Casa Privata has 4 double rooms and 2 suites. The house can also be rented as a whole, making it ideal for a private family holiday or celebration. All of the rooms are unique and have been elegantly finished in true Italian style, cleverly combining modern and antique furniture to give the sense of staying in an exclusive old Italian villa. You can see the sea from all the rooms and those on the top floor open onto a magnificent stone terrace from which you can enjoy incredible views of the coast, sea, local mountains and garden below. All the rooms are fabulous but we particularly love staying in the rooms at the top, the access to the communal stone terrace from the bedrooms something we really appreciated.
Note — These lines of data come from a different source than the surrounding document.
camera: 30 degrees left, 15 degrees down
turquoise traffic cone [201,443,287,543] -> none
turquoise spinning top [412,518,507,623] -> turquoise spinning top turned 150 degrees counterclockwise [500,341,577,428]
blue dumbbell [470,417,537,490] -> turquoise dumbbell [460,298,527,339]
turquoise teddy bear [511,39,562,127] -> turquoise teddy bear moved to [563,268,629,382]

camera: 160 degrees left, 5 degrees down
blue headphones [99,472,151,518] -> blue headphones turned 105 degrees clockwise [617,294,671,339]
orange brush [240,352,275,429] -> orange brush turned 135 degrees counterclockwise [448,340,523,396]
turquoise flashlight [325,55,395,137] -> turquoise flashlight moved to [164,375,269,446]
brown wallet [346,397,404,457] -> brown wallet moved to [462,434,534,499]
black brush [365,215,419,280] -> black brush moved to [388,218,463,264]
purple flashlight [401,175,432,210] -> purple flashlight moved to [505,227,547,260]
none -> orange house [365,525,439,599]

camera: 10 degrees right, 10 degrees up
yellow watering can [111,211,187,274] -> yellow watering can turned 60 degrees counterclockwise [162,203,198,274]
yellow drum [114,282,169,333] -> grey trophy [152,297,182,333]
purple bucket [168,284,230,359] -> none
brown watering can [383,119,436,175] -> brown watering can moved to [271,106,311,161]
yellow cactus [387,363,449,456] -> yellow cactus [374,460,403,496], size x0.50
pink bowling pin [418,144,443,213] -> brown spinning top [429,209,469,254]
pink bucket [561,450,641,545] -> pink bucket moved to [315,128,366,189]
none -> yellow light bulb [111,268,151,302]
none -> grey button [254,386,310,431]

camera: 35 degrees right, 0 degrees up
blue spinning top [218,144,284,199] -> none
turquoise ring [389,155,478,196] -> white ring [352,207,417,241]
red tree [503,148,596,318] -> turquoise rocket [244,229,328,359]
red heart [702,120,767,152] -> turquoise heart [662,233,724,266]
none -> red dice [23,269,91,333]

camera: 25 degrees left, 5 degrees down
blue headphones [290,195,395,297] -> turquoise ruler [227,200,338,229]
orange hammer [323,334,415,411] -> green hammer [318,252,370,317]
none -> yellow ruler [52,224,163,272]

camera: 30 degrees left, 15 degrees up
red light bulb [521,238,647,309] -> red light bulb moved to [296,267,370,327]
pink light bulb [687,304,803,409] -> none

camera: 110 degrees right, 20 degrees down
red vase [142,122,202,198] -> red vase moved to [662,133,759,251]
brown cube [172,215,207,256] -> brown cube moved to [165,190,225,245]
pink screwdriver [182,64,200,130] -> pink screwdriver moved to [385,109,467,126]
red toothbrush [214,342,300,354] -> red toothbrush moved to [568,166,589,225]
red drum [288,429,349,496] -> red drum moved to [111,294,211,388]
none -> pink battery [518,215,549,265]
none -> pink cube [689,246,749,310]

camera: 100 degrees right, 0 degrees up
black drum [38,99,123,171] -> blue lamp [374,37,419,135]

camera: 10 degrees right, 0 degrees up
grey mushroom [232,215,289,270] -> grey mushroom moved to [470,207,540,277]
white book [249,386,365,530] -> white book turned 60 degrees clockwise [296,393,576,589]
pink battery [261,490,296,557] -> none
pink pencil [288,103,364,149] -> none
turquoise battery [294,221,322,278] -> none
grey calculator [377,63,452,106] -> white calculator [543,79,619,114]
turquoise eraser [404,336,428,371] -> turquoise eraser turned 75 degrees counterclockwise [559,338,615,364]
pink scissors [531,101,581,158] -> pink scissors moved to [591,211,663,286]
Each evening we would sit on the terrace, with a glass of something cool from the honesty bar and watch the sun set over the sea and coastline before heading out to enjoy the night.
Casa Privata is a perfect launch pad to indulge your own personal passions, whether it is culture, art, architecture, gastronomy, retail or more energetic activities – it is all here. At Casa Privata they believe in the southern Italian saying “tutto e possibile” (everything is possible) and all you need to do is ask. The options are endless from helicopter flights, dives at the island of the sirens, boat trips, in-house massages or tickets for a concert in Ravello. Almafi, Sorrento, Ravello and Positano (made famous by the film La Dolce Vita) are all within easy reach.
Breakfast is a long and lazy affair at Casa Privata. Rustic wooden tables are laid with crisp white linen under the trees on the patio in the garden and guests can help themselves to a tempting choice of fresh fruits, yoghurts, meats, cheeses, breads and sweet pastries. Whilst fresh juices, tea and coffee seem to flow endlessly from the kitchen and are made to your specific taste.
Although Casa Privata does not have a formal restaurant, Rosa and the team are happy to prepare rustic dishes for anyone who wishes to stay in for lunch or dinner and often invite guests to an impromptu dinner under the stars if a particularly excellent piece of fish has been caught that day. The house operates an honesty bar system and the enormous fridges in the kitchen are stuffed full of every type of drink one could possibly want, they also have a wonderful Italian wine list.
For those with a passion for food the village of Praiano offers a wide variety of restaurants and if one exhausts the immediate options, glamorous Positano is only a short bus or taxi ride. We had a couple of memorable meals at both Restorante Next 2 (www.next2.it) in Positano and Hosteria il Pinoin Praiano but you really are spoilt for choice along the coast.
Foot note: This is an independent review; the writer stayed as a mystery guest and paid for their stay.